I honestly dont know why it returns %any, it was in the output. I have the ip’s hard coded too. To my knowledge you can’t really use any type of dynamic dns so I will just have to keep an eye on the ip’s and take it as “acceptable risk” though they ip’s don’t really change much, I do have my own dydns server so I will always able to “locate” them should they change. What firmware version are you running? I wonder if %any is a function of latest and greatest firmware.
Firmware is 4.4.22. I thought I’d seen threads about how to use dynamic IP (yeah it would have to be with a DynDNS type address) but I’m doing the same as you: hard-code and when it rarely breaks, scratch my head until I remember I need to update the IP.

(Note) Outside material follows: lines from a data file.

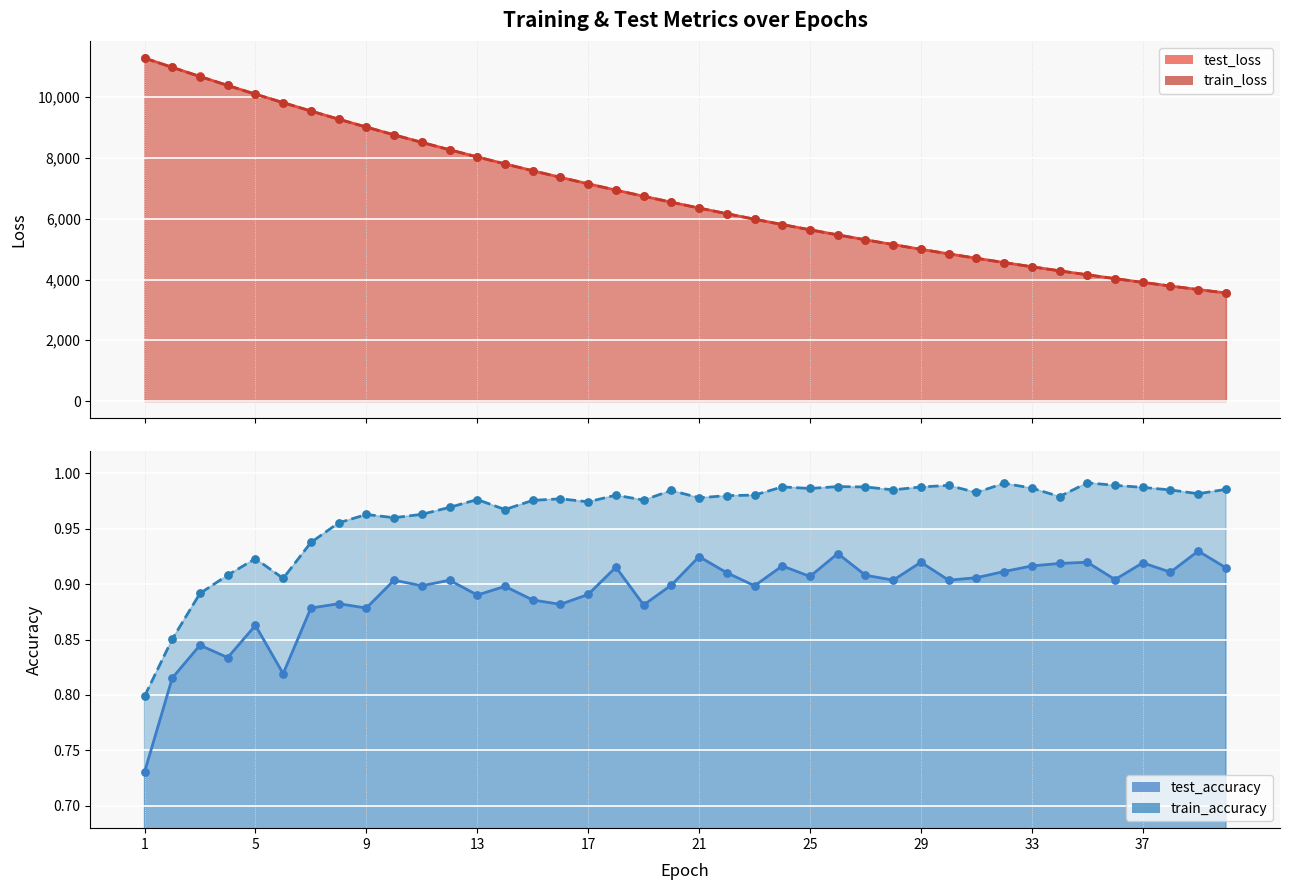

What is the total value across all series at 40?

7114.9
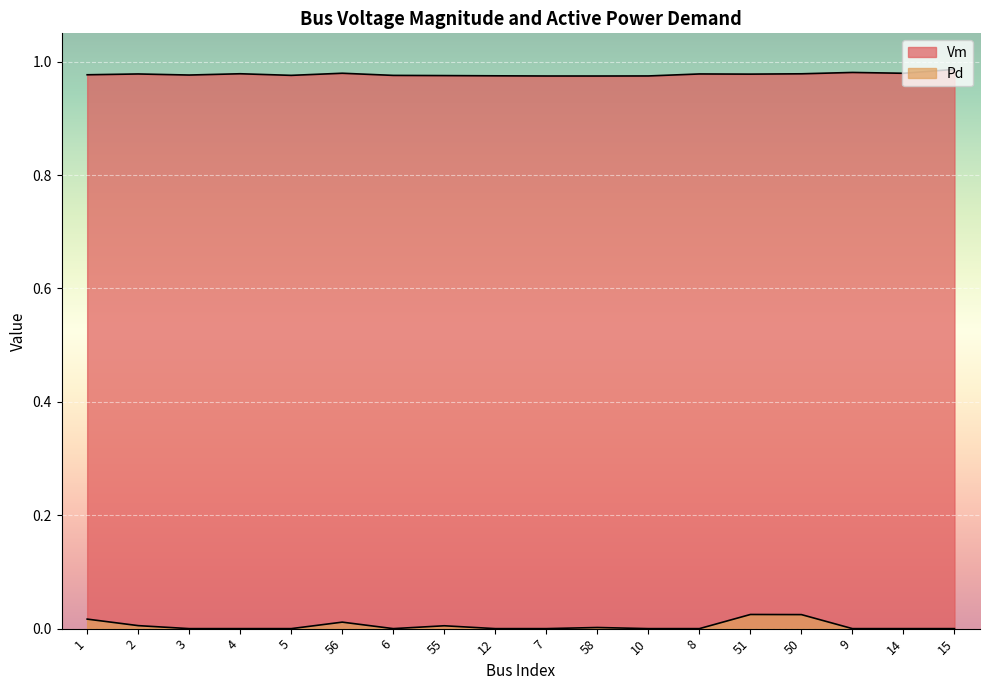

The value of Pd at 15 is 0.0. True or false?

True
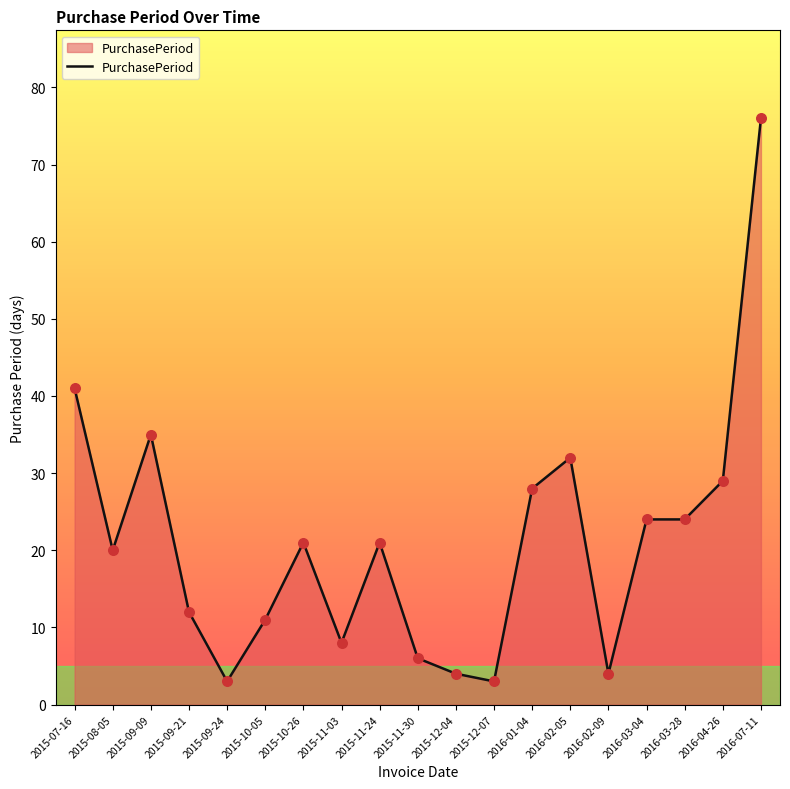

Between 2015-09-21 and 2016-03-28, which is larger?

2016-03-28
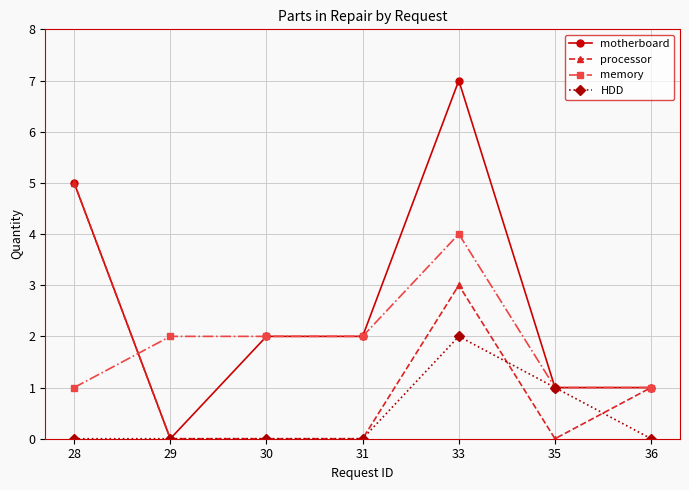

What are all the series names shown in the legend?

motherboard, processor, memory, HDD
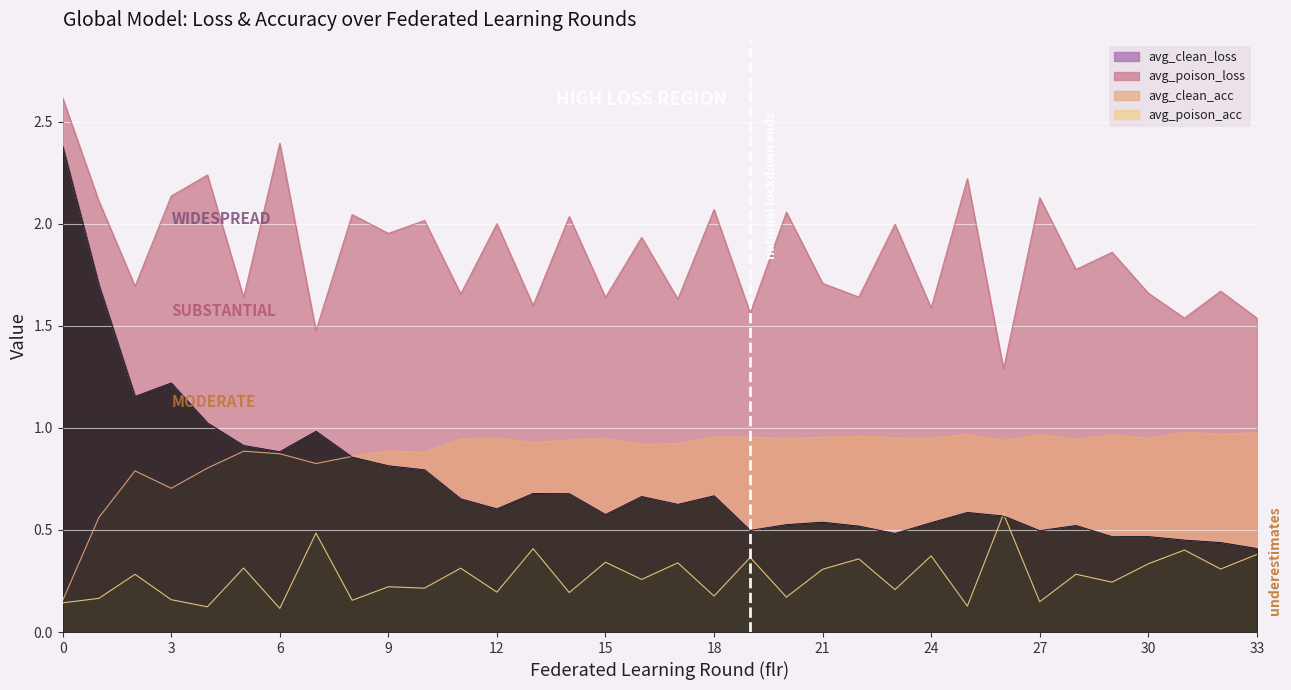

True or false: avg_poison_loss and avg_poison_acc cross at least once.

False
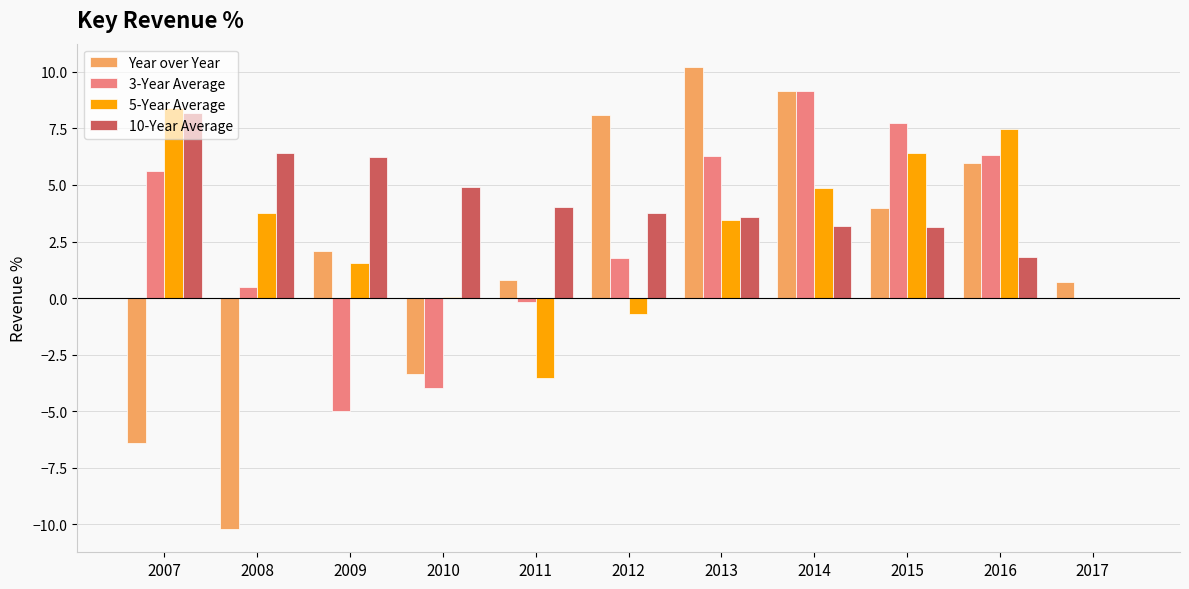

What is the greatest value displayed?

10.2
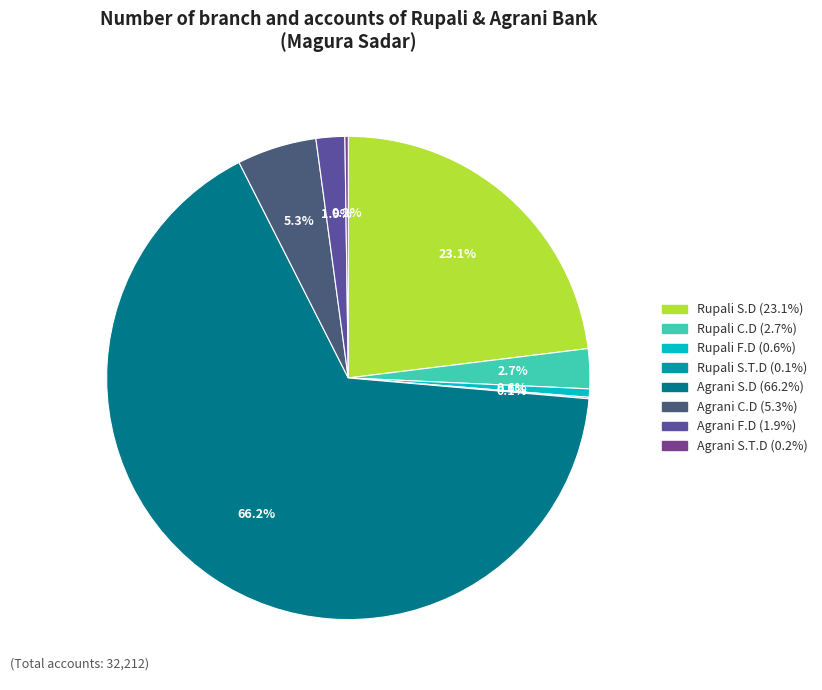

Which slice is the largest?

Agrani S.D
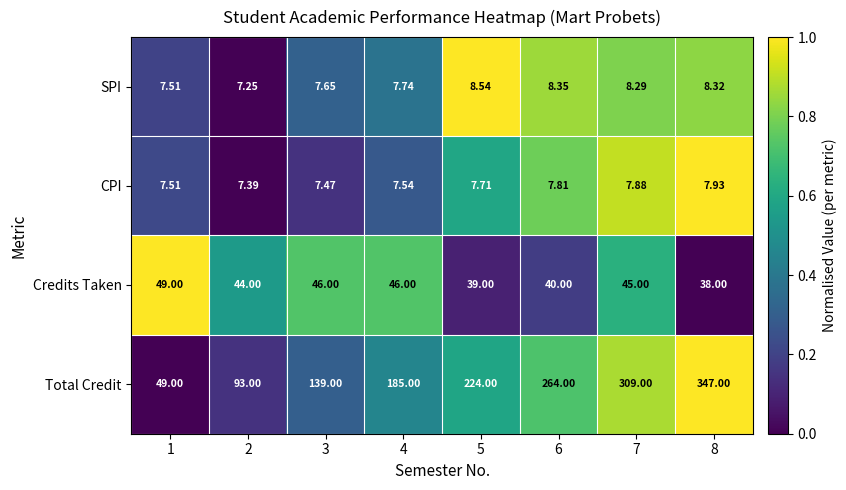

What is the difference between the highest and lowest values at 3?

131.5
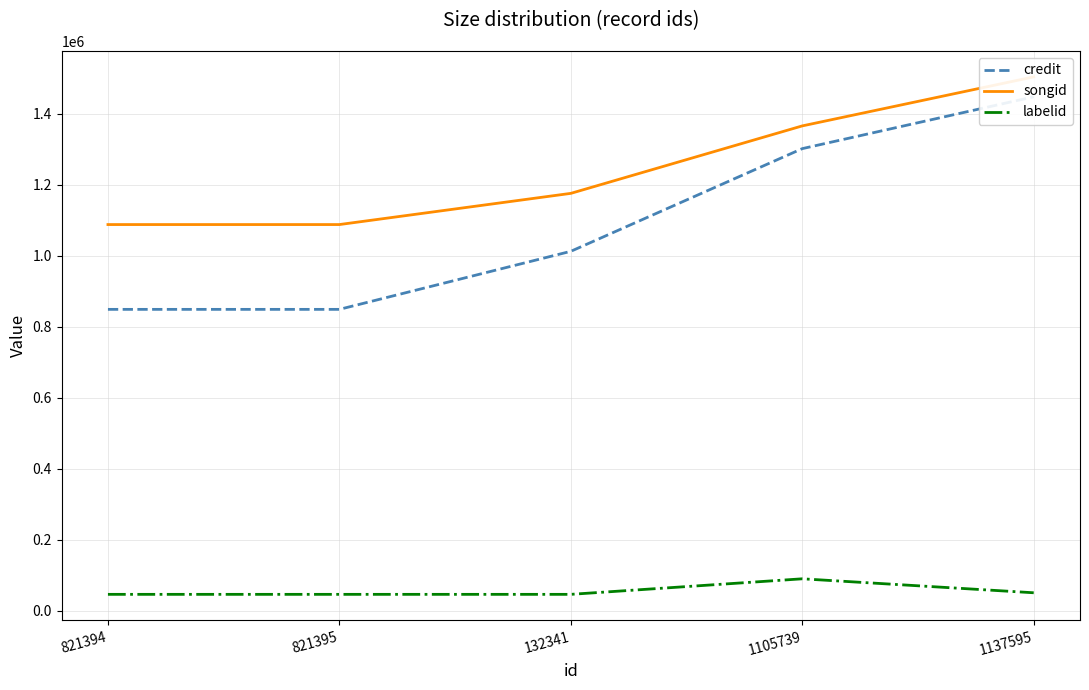

Between 821394 and 1105739, which series saw the biggest shift?

credit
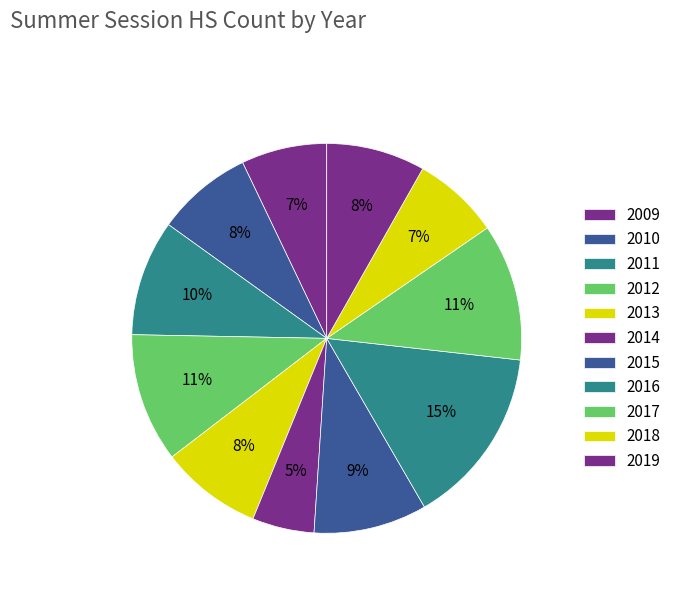

Count the number of slices in the pie.

11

Greetings Sir! the same with Sir Mike the status of the vpn is connecting, I even added some characters for the presharedkey just to make it longer and also the ‘%any’.
I’m using both usg: usg4p and usg3p .
The usg3p has a static wan IP while the usg4p is PPPoe behind a bridge mode modem.
Thank you in advance sir!
Roselyn – sorry but pretty much everything I know is in the article. On my system, “show vpn ipsec sa” still does not return “%any @”. I would suggest contacting UniFi support via chat.